The UK government's refugee policies have come under attack from the UN.
The UK government's refugee policies have come under attack from the UN.

My words to describe the plan would be “malevolent psychopathy”.

But how did you react to Home Secretary Priti Patel’s plans to deal with the migrant crisis by sending refugees to Rwanda for “processing”?

Local MP Jamie Stone described it as “utterly shameless” whilst the Guardian correspondent and former Tory MP Simon Jenkins thought it was “beyond callous”.

Under the plans, all those crossing the English Channel will be rounded-up and considered for relocation to the land-locked central African country. Renowned for political repression the one-party state has a record of human rights violations and crackdowns on free speech.

Justin Welby, the Archbishop of Canterbury, said the plan was “against the judgement of God” – essentially “ungodly” – whilst some Conservative backbenchers railed at the likely costs involved in flying asylum seekers 4000 miles to sub-Saharan detention centres, even suggesting it would be cheaper to book The Ritz!

Many will remember Rwanda as the genocidal charnel house when, back in the mid-90s, up to a million people were hacked to death during horrific machete attacks between the warring Hutu and Tutsi tribes.

Initial costs of £120 million to essentially create the UK’s own version of Guantanamo Bay are predicted to overrun and have come under attack from the United Nations Human Rights Commission (UNHRC), which has strongly condemned the plans as unacceptable.
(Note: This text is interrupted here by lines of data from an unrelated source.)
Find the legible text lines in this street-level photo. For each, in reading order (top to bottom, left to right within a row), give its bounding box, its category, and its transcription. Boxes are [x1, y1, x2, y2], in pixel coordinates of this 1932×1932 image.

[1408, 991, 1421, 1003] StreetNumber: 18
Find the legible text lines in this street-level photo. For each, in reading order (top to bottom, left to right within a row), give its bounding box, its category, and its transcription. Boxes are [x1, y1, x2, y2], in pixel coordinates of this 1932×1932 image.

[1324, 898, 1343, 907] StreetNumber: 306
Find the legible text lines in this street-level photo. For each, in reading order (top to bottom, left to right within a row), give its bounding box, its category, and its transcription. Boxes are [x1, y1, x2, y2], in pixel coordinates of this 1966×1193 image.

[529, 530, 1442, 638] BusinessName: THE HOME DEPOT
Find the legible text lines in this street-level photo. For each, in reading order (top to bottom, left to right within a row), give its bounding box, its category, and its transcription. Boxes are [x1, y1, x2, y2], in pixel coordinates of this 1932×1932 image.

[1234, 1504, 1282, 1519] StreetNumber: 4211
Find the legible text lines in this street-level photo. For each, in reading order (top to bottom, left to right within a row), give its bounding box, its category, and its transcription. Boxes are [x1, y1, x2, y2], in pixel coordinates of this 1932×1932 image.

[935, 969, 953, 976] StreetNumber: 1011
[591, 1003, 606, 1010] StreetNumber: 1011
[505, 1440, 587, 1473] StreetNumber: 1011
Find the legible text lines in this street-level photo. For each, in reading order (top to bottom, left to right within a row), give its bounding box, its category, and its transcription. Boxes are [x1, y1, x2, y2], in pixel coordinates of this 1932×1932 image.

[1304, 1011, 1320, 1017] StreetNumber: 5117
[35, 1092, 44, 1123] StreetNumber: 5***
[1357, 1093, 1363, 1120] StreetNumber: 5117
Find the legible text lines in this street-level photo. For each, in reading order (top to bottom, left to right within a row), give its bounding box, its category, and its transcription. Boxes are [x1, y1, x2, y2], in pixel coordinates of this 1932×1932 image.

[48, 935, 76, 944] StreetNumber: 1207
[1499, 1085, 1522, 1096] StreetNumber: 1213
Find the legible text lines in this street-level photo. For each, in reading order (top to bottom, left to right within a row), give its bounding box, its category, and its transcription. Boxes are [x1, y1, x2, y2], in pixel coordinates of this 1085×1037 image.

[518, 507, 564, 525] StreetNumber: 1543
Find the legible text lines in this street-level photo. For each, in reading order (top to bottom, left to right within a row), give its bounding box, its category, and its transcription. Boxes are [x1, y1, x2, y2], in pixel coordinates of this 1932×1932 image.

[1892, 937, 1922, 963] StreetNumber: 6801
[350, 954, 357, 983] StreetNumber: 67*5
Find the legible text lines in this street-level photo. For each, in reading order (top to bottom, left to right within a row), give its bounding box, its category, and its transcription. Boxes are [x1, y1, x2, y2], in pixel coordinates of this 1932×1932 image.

Priti Patel has already signed the controversial contract despite widespread misgivings within the Home Office with one newspaper, the i, claiming: “Privately, officials are spitting blood at the callous nature of the whole scheme. Many simply cannot get their heads around why the UK would treat people so poorly.” Reports have emerged that the deal could be a breach of international law. Yet the first shipments under the flagship policy are said to take place within days.

Beleaguered Prime Minister Boris Johnson says Britain is doing the refugees a favour and saving them from “vile people smugglers”. Figures show that 7240 people have reached our shores in the last four months. Is this Rwanda scheme the best that Britain can come up with?!

The late Desmond Tutu of South Africa, famous for his reconciliation initiatives, had long promoted another approach suggesting “we need to stop just pulling people out of the river. We need to go upstream and find out why they are falling in”. But there we find what might be an ugly and inconvenient truth.

Remember the Nato air strikes on Libya during the Gaddafi débâcle? Far from a cure it unleashed an internal civil war, which many thousands have since attempted to flee. Italy wanted to bomb boats on Libyan shores to keep the crisis at home!

The US, Russia, UK and everybody and their dog have fought at some point in Syria, another example. Cities, like Aleppo, have been razed to the ground and no longer exist. Where would you go?

Are we repeating the same mistakes in Ukraine? Only time will tell but we do seem to have a double standard in welcoming – and rightly so – Ukrainian refugees… Some might call it hypocrisy. No?

However you process it, where is the justice, the compassion, the humanity?